September 4, 2014
CLEMSON — An international team of scientists led by a Clemson University astrophysicist has discovered new evidence that planets are forming around a star about 335 light years from Earth.
The team found carbon monoxide emission that strongly suggests a planet is orbiting a relatively young star known as HD100546. The candidate planet is the second that astronomers have discovered orbiting the star.
Theories of how planets form are well-developed. But if the new study’s findings are confirmed, the activity around HD100546 would mark one of the first times astronomers have been able to directly observe planet formation happening.
New discoveries from the star could allow astronomers to test their theories and learn more about the formation of solar systems, including our own, said Sean Brittain, an associate professor of astronomy and astrophysics at Clemson.
“This system is very close to Earth relative to other disk systems,” he said. “We’re able to study it at a level of detail that you can’t do with more distant stars. This is the first system where we’ve been able to do this.
“Once we really understand what’s going on, the tools that we are developing can then be applied to a larger number of systems that are more distant and harder to see.”
For more than a decade, the team has focused some of Earth’s most powerful telescopes on a disk-shaped cloud of gas and dust that surrounds HD100546.
The star is about 2.5 times larger and 30 times brighter than the sun, Brittain said. It’s in the constellation Musca, or The Fly, and can only be seen from the Southern Hemisphere.
Brittain made three trips to Chile as far back as 2003 to gather data for the research. He used telescopes at the Gemini Observatory and the European Southern Observatory.
The new planet astronomers believe they have found what would be an uninhabitable gas giant at least three times the size of Jupiter, Brittain said. Its distance from the star would be about the same distance that Saturn is from the sun.
The team used a technique called “spectro-astrometry,” which enables small changes in the position of the carbon monoxide emission to be measured.
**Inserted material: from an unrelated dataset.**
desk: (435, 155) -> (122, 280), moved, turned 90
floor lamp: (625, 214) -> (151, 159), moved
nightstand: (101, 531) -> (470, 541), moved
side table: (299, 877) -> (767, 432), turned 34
A source of excess carbon monoxide emission was detected that appears to vary in position and velocity. The varying position and velocity are consistent with orbital motion around the star.
The favored hypothesis is that emission comes from a “circumplanetary” disk of gas orbiting a giant planet, Brittain said.
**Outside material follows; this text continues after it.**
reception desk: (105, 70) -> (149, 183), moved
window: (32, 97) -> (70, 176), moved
“Another possibility is that we’re seeing the wake from tidal interactions between the object and the circumstellar disk of gas and dust orbiting the star,” he said.
Members of the team reported their findings in a recent edition of The Astrophysical Journal.
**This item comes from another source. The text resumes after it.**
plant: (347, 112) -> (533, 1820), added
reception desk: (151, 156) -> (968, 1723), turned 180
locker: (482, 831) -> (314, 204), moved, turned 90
The name of the article is “NIR Spectroscopy of the HAeBe Star 100546. III. Further Evidence of an Orbiting Companion?” The authors are Brittain; John S. Carr of the Naval Research Laboratory in Washington, D.C.; Joan R. Najita of the National Optical Astronomy Observatory in Tucson, Arizona; and Sascha P. Quanz and Michael R. Meyer, both of ETH Zurich, Institute for Astronomy.
The next step in the study would be to take a picture using the new high-contrast imagers on the European Southern Observatory’s Very Large Telescope or Gemini South Telescope, Brittain said.
Circumplanetary disks of rotating viscous material have long been thought to surround giant planets at birth, but little observational evidence for their existence has been found outside the solar system. They are believed to be the birthplaces of planetary moons, such as those that orbit Jupiter.
“There are different models of circumplanetary disks, but we’ve never seen one,” Brittain said.
Disks form in all kinds of environments in the universe as a consequence of a fundamental law of physics known as “the conservation of angular momentum.”
The law states that a spinning object will keep spinning just as hard unless a force acts on it. If the object gets smaller, it will spin faster and vice versa.
The same principle that causes ice skaters to speed up when they pull in their arms and legs also causes disks to form around objects as material falls on to them. This is true for disks around supermassive black holes at the center of galaxies, circumstellar disks around young stars and circumplanetary disks around forming planets.
Mark Leising, the chair of Clemson’s astronomy and astrophysics department, said Brittain’s work will raise the department’s international profile.
“I congratulate Dr. Brittain and his team on their excellent work,” Leising said. “Astronomers are now very good at finding already-formed planets around many nearby stars, but it has been difficult to watch the planets in the process of forming.
“Using very clever techniques and the most advanced telescopes on Earth, they have accomplished that. It’s great to see our faculty working with leading institutions around the world to make discoveries at the forefront of astronomy.”
Evidence of another planet forming was previously found farther out from HD100546. A blob of gas and dust that has grown denser over time was discovered about the distance Pluto is from the sun.
“It is in the process of collapsing,” Brittain said. “Maybe in a million years you’ll have another planet and disk.”
The outer candidate planet would be a gas giant planet about the size of Jupiter. It’s among the evidence that points to multiple and perhaps sequential planet formation.
A team that was led by Quanz and included Meyer reported the discovery of the outer candidate planet last year in The Astrophysical Journal Letters.